(This article contains some potentially offensive language)
I would like to preface this by saying that Hole are a special part of my life, and I owe them a lot. I have carried their lyrics around with me like a particularly angsty and vengeful amulet for the last six or seven years, horrifically misinterpreting them all the while. They have soundtracked countless bus rides to and from school – first relatable, then nostalgic, then relatable again but for different reasons. I even have a folder on my phone specifically for pictures of interesting merchandise (Live Through This snowglobes were released in Germany for a limited run!). Because their discography varies a lot between their three (four?) eras, I usually just stick to one album for a few months at a time – I always find things I never noticed before, or develop a new affinity for a song that was overshadowed in the past.
This year, I grew to love their very early music (I’d class this as 1990-93?). Most of the songs from this period are unforgettable, and showcase the mixture of fantastical lyrics and soft/loud duality that would go on to characterise the band – this is best encapsulated in 20 Years in the Dakota, which I still consider their most outstanding work (but I’ll save that for another post).

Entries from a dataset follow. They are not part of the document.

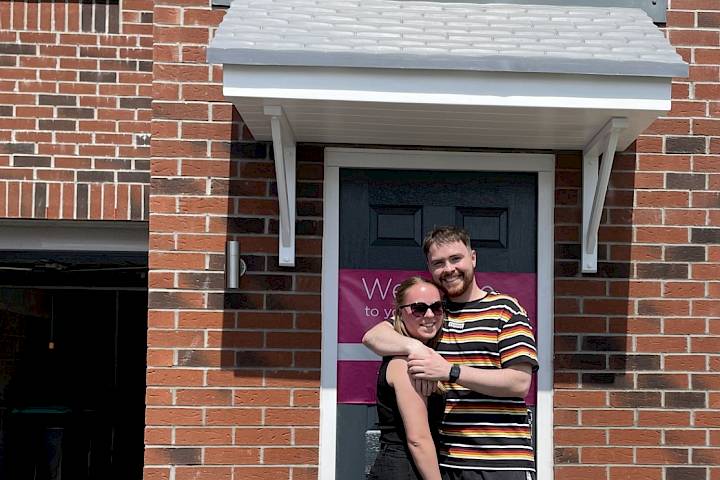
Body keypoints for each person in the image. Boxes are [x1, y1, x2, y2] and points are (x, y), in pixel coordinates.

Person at [363, 226, 538, 480]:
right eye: (439, 263)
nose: (449, 268)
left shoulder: (506, 310)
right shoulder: (431, 313)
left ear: (473, 258)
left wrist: (450, 371)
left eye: (456, 259)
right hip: (448, 463)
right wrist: (415, 347)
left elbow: (519, 382)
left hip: (502, 464)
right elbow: (373, 336)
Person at [368, 276, 445, 480]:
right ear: (400, 313)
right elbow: (418, 439)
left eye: (437, 307)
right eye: (418, 308)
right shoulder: (404, 364)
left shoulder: (423, 356)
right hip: (404, 470)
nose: (429, 315)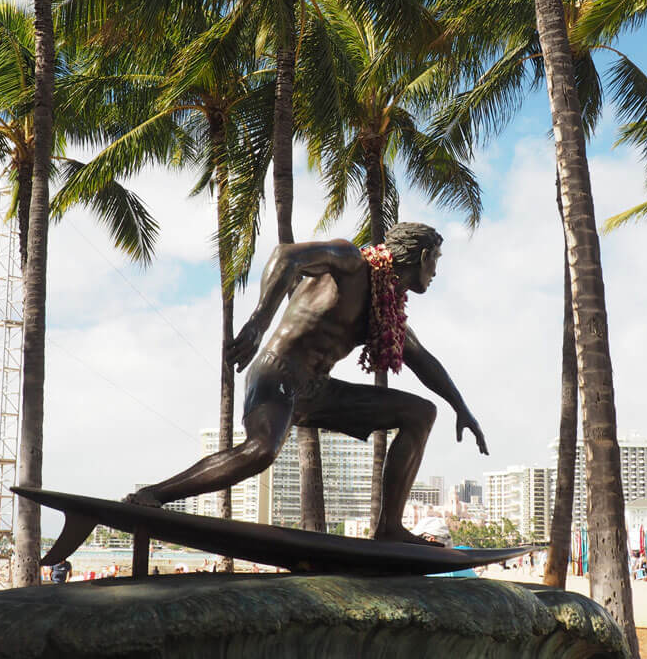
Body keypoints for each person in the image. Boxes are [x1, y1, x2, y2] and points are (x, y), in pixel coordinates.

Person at [126, 223, 488, 544]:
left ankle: (389, 527)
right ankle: (154, 494)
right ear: (423, 256)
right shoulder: (351, 261)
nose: (436, 273)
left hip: (318, 390)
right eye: (436, 262)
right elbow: (287, 256)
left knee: (420, 413)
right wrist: (258, 322)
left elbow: (423, 360)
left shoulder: (384, 306)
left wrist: (463, 409)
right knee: (260, 452)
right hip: (278, 373)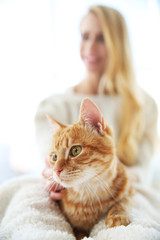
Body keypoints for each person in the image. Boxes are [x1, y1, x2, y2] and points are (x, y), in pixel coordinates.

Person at [35, 5, 158, 202]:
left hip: (126, 195)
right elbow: (51, 165)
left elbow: (143, 171)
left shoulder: (145, 105)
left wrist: (111, 177)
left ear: (119, 44)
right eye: (85, 36)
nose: (90, 48)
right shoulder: (52, 107)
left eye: (102, 38)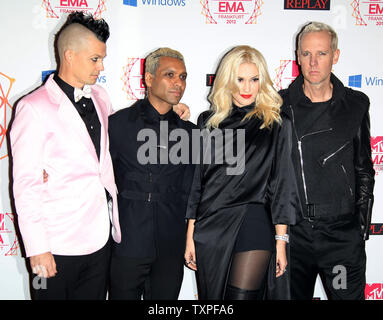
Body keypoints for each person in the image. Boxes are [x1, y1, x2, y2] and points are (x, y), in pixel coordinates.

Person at [10, 12, 121, 300]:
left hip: (99, 239)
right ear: (69, 56)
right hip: (54, 245)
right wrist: (37, 249)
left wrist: (172, 115)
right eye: (95, 59)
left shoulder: (100, 97)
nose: (101, 66)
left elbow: (118, 142)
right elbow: (25, 185)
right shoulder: (32, 108)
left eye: (102, 59)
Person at [184, 45, 299, 300]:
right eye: (240, 79)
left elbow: (283, 184)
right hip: (211, 225)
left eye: (254, 79)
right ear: (227, 80)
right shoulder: (207, 122)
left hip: (253, 220)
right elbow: (197, 183)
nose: (247, 88)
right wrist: (191, 234)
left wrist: (281, 240)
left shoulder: (277, 122)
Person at [279, 22, 375, 300]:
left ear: (335, 55)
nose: (313, 62)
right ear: (297, 56)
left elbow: (364, 167)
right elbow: (236, 120)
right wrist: (176, 113)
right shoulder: (279, 105)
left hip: (341, 237)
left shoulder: (356, 104)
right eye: (306, 53)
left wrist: (359, 227)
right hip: (294, 237)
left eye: (321, 54)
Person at [108, 47, 196, 300]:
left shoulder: (191, 133)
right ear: (148, 79)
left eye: (182, 76)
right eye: (170, 75)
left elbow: (194, 191)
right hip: (128, 242)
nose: (178, 83)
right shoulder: (118, 125)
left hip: (171, 244)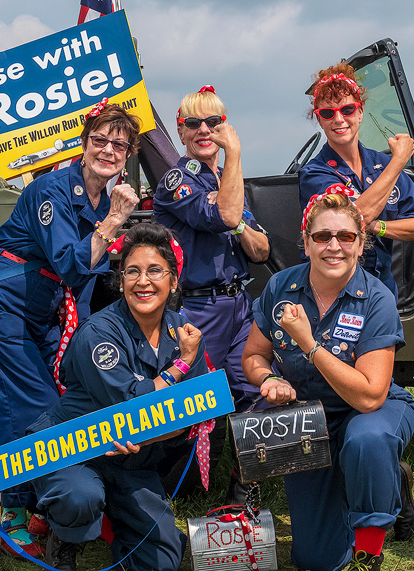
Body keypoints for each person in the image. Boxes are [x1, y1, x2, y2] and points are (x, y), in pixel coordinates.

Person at [0, 100, 141, 555]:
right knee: (27, 405)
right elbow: (73, 265)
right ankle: (15, 511)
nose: (108, 151)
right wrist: (115, 220)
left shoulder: (97, 198)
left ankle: (45, 499)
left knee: (62, 397)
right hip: (2, 300)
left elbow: (89, 284)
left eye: (119, 145)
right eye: (100, 141)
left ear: (128, 153)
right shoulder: (52, 190)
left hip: (43, 305)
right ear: (84, 142)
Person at [239, 190, 414, 571]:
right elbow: (253, 355)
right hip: (307, 419)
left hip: (367, 411)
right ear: (306, 243)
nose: (334, 246)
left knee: (368, 441)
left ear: (360, 243)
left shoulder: (376, 298)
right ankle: (390, 479)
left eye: (346, 237)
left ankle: (370, 550)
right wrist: (268, 379)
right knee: (316, 561)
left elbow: (369, 397)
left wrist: (309, 343)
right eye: (322, 237)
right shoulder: (281, 287)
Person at [29, 222, 207, 571]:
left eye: (155, 270)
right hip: (72, 449)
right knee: (80, 498)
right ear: (120, 280)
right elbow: (133, 408)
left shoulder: (184, 333)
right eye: (132, 272)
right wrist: (181, 366)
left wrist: (147, 432)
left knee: (164, 557)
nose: (143, 281)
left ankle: (121, 535)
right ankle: (65, 533)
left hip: (133, 458)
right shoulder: (99, 331)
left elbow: (191, 415)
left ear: (173, 281)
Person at [150, 85, 273, 504]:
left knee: (254, 391)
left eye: (214, 121)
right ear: (180, 133)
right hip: (197, 307)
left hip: (240, 304)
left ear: (225, 125)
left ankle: (245, 487)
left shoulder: (226, 180)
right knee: (189, 402)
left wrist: (238, 222)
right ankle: (168, 487)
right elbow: (227, 214)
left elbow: (261, 249)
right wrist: (235, 157)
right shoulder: (176, 179)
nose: (204, 129)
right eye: (193, 123)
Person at [297, 63, 414, 299]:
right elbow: (357, 217)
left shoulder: (382, 165)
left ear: (360, 112)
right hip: (336, 291)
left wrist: (379, 227)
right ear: (319, 119)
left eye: (347, 110)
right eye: (327, 113)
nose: (338, 119)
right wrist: (398, 162)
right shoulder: (314, 173)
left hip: (382, 287)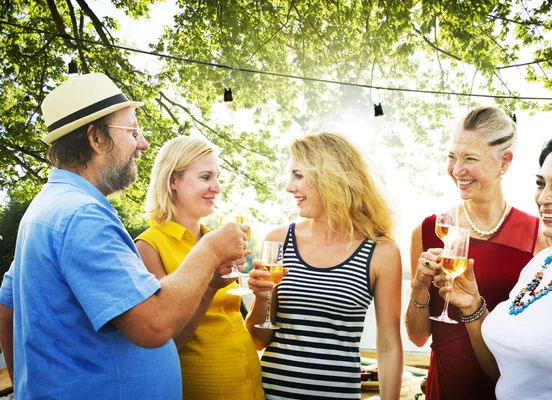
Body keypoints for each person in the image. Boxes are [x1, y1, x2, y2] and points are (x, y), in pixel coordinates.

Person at [0, 73, 248, 398]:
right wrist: (211, 249)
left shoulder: (50, 208)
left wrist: (25, 388)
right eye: (132, 131)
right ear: (97, 139)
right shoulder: (82, 215)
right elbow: (153, 325)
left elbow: (7, 309)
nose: (143, 144)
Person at [440, 131, 552, 399]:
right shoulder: (541, 262)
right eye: (541, 183)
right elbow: (507, 373)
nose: (543, 197)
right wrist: (472, 305)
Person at [245, 132, 404, 400]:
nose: (288, 187)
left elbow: (388, 345)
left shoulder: (382, 252)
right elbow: (258, 340)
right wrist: (261, 298)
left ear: (331, 177)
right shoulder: (278, 240)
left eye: (298, 175)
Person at [405, 106, 547, 399]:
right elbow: (418, 337)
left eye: (470, 158)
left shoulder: (539, 238)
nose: (457, 170)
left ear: (504, 162)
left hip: (507, 388)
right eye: (452, 157)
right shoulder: (428, 230)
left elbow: (538, 339)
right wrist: (419, 288)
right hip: (445, 386)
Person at [135, 136, 264, 399]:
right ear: (173, 181)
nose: (216, 187)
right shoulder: (149, 246)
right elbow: (167, 342)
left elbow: (240, 327)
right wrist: (209, 285)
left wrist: (263, 297)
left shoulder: (216, 241)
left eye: (217, 177)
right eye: (205, 177)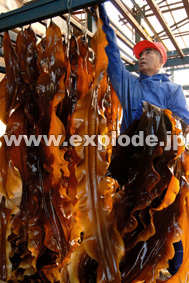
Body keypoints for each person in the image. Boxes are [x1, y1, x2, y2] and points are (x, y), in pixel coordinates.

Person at [97, 2, 189, 277]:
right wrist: (102, 17)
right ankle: (131, 271)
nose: (141, 56)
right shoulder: (130, 86)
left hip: (164, 172)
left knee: (166, 222)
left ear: (161, 60)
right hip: (132, 169)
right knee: (129, 220)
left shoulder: (172, 90)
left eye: (148, 52)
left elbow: (184, 122)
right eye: (139, 53)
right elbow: (112, 57)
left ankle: (172, 272)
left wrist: (162, 125)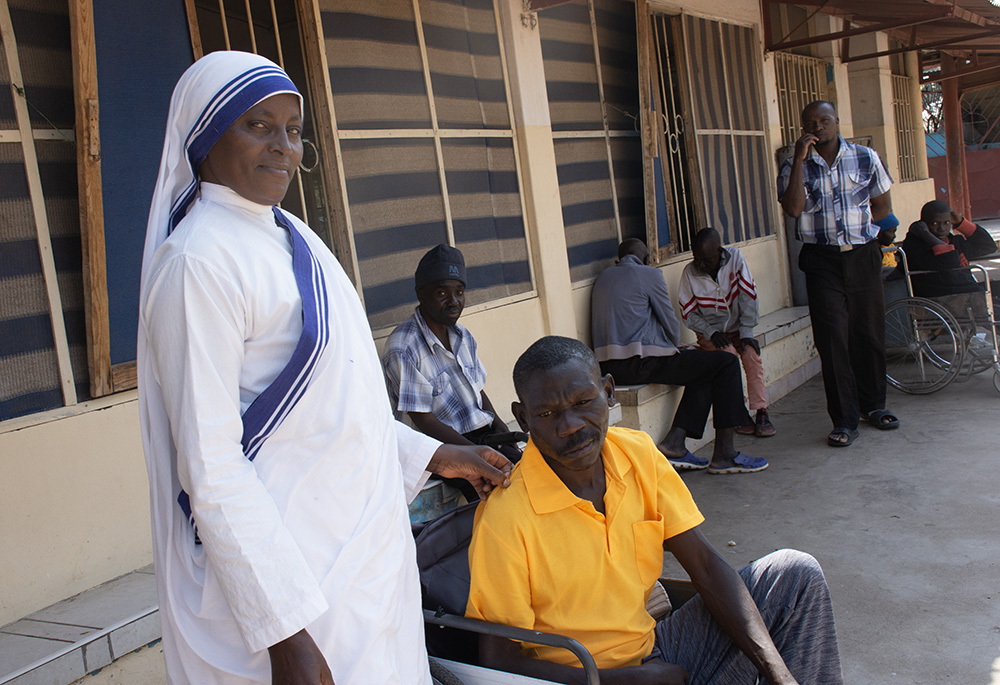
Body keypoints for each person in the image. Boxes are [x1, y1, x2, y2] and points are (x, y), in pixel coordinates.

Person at [137, 51, 510, 684]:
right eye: (258, 125)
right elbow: (211, 463)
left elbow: (339, 408)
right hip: (290, 586)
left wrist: (432, 456)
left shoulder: (299, 239)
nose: (283, 146)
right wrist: (283, 629)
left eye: (293, 128)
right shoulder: (196, 263)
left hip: (362, 559)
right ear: (204, 135)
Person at [466, 336, 843, 684]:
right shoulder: (506, 517)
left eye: (582, 403)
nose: (569, 426)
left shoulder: (638, 452)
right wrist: (629, 681)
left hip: (656, 651)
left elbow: (706, 566)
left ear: (609, 392)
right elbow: (499, 663)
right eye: (547, 414)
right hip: (586, 678)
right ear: (522, 417)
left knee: (795, 573)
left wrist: (779, 673)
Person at [778, 100, 900, 447]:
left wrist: (868, 236)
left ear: (837, 122)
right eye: (810, 122)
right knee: (832, 339)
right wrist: (800, 160)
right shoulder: (792, 165)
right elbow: (792, 209)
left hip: (862, 255)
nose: (818, 127)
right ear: (802, 127)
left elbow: (882, 205)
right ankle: (844, 420)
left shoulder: (864, 157)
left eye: (824, 120)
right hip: (821, 260)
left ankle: (875, 406)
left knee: (869, 334)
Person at [591, 238, 767, 475]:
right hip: (641, 362)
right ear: (645, 260)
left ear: (618, 260)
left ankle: (675, 443)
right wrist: (675, 347)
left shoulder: (602, 279)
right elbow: (672, 329)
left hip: (609, 367)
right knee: (726, 363)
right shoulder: (648, 275)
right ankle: (725, 453)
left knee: (704, 369)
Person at [383, 244, 521, 501]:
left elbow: (476, 388)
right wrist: (475, 454)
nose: (454, 301)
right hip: (440, 448)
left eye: (459, 292)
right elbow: (423, 421)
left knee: (529, 473)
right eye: (442, 292)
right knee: (500, 497)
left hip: (480, 435)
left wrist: (501, 428)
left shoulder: (462, 335)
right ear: (421, 294)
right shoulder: (403, 346)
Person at [678, 227, 775, 438]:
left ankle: (761, 411)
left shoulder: (736, 258)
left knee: (751, 355)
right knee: (728, 357)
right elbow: (689, 314)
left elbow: (748, 296)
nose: (701, 265)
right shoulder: (689, 273)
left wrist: (747, 332)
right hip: (711, 334)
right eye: (697, 259)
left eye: (707, 260)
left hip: (739, 328)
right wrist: (711, 332)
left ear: (720, 252)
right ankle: (738, 413)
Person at [897, 200, 997, 299]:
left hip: (970, 292)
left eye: (947, 222)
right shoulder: (916, 247)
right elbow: (950, 260)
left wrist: (961, 223)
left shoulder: (955, 241)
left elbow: (988, 246)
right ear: (923, 224)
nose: (942, 228)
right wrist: (926, 235)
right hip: (947, 298)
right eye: (935, 223)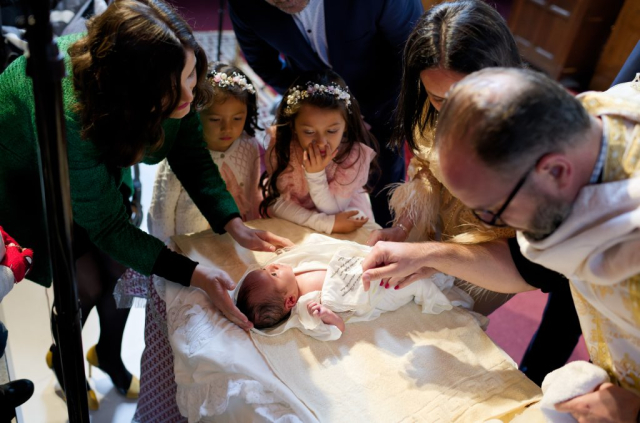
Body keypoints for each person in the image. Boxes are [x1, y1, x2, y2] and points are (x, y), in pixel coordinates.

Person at [0, 0, 291, 410]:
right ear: (134, 98)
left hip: (87, 162)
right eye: (179, 88)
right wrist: (196, 275)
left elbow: (189, 151)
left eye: (194, 76)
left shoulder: (170, 71)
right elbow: (107, 226)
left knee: (118, 273)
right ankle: (65, 364)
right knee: (83, 284)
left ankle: (108, 356)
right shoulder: (73, 113)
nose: (192, 93)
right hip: (32, 176)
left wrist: (231, 221)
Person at [364, 0, 582, 385]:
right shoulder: (424, 104)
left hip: (497, 251)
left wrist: (435, 255)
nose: (452, 117)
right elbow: (425, 172)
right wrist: (403, 229)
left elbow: (531, 262)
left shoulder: (539, 145)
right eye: (438, 100)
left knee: (443, 326)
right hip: (439, 221)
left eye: (468, 97)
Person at [432, 68, 640, 422]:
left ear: (555, 171)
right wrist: (429, 256)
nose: (489, 224)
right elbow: (533, 264)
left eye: (492, 211)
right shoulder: (588, 134)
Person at [117, 62, 266, 421]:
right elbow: (160, 215)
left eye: (237, 117)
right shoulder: (178, 157)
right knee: (172, 343)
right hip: (181, 261)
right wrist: (171, 260)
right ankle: (165, 408)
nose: (228, 129)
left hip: (226, 256)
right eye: (215, 120)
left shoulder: (248, 148)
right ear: (194, 115)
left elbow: (248, 202)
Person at [228, 0, 423, 227]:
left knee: (386, 182)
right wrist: (309, 102)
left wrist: (377, 109)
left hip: (381, 99)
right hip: (311, 104)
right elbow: (263, 62)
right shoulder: (245, 5)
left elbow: (412, 49)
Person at [236, 235, 472, 340]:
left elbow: (321, 253)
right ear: (289, 301)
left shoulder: (296, 272)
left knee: (398, 259)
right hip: (373, 295)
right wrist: (328, 316)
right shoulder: (306, 308)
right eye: (274, 274)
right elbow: (336, 330)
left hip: (356, 268)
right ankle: (436, 294)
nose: (275, 266)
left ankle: (435, 266)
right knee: (407, 285)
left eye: (268, 269)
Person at [261, 70, 377, 234]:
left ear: (345, 125)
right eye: (309, 132)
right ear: (293, 126)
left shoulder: (351, 155)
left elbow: (334, 211)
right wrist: (324, 223)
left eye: (332, 131)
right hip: (301, 217)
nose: (321, 142)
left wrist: (315, 175)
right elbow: (276, 204)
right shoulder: (282, 146)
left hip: (338, 211)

Retard Girl, embedded below, recorded in 1990 but properly released in 1997, drew me in with its bassline (which was perfect for my morning trip to school) but didn’t originally charm me with its lyrics. That is, until I realised what the line at about 1:30 was…
The idea of the titular girl being compared to ‘the moon among the lesser fires’ initially seems far, far too romantic for the song; the mixing of grotesque and beautiful imagery in Hole’s discography is something I’m a fan of, but it’s usually done far more artfully than this (some of the songs on Pretty and the Inside, released a year later, use biological terms along with celestial, fairy-tale language and absolutely master it). The profanity of the line after it is just jarring next to this one, and none of the other lyrics carry the same effect. It had piqued my curiosity, and after some research, I found something interesting:
It was a translated quotation from Horace’s Odes 1.XII! This was the best possible situation! My favourite band of all time using Latin poetry in their lyrics, just as my love for Ovid was reaching dizzying heights! And it seemed to take pride of place for them: here’s the back of the cover of that single, where it’s in the original Latin and an early version of the Pretty on the Inside font (!)
The line also appears in the lyric booklet of Celebrity Skin (released in 1999), as something of a postscript just after Northern Star, a song I’ve always thought of as vaguely Ancient Latin-y anyway. It obviously still meant a lot to Courtney Love (the former song was about her experience of rape, the latter about the spirit of her late husband, Nirvana frontman Kurt Cobain; the fact she’d include the same line from Horace, out of all Latin poetry or in fact all published literature, in both songs is pretty miraculous). But the meaning of the line in the original poem might shed some light on things.
The ‘Iulium Sidus’ just before ‘velut inter ignis luna minores’ is in reference to a comet discovered in 44BC, 1034 years before the line was paraphrased on Hole’s debut single. It was named ‘Julius’ Star’ after Julius Caesar, who was assassinated that year, and taken as a sign of his ascension to godly status. In the last book of Ovid’s Metamorphoses, he describes the gods releasing the comet as a portent of bad things to come after Caesar’s assassination:
Chilling! But the comet wasn’t only taken as a sign of Julius Caesar’s ascension; his nephew, Augustus Caesar, who became Emperor after his death, used the imagery of the star to mark out the apparently divinely-ordained nature of his familial line, and to launch his own political career. The star appears, for example, on coins from his rule. In Virgil’s famous epic The Aeneid, which Augustus loved and published due to its patriotic nature, Aeneas, the future founder of Rome, is compared to a comet himself:
The ‘Sidus Iulium’, in short, was used as propaganda, and whether intentional or not, Courtney Love has flattered the Emperor Augustus, just as I despised Virgil for doing, by referencing the comet. In her latter use of the line, however, she wasn’t likening a fictional founder of a seven-hilled city to the Emperor Augustus – rather, she was comparing her own late husband to Julius Caesar:
The late Cobain is depicted here as a cold and unreachable star, almost deified in his heavenly position like Caesar was (perhaps a reference to Cobain’s position in death as a ‘rock god’ who is often accused of overshadowing Love). Perhaps she’s even claiming to uphold the continued empire as a sort of modern Augustus?
The message of Odes 1.XII fits perfectly with that of Northern Star, but it’s still a mystery as to why this line was so important on the Retard Girl single; a song about playground teasing, not death, and written only four months after she had met Kurt – she wasn’t to begin dating him for another year. A literary mystery! Love’s affinity for literature (an urban legend details her being rejected from Disney’s Mickey Mouse Club talent show after reading a Sylvia Plath poem for her audition) ensures she would never have been in short supply of things to reference – again, why Latin, why Horace and why that line?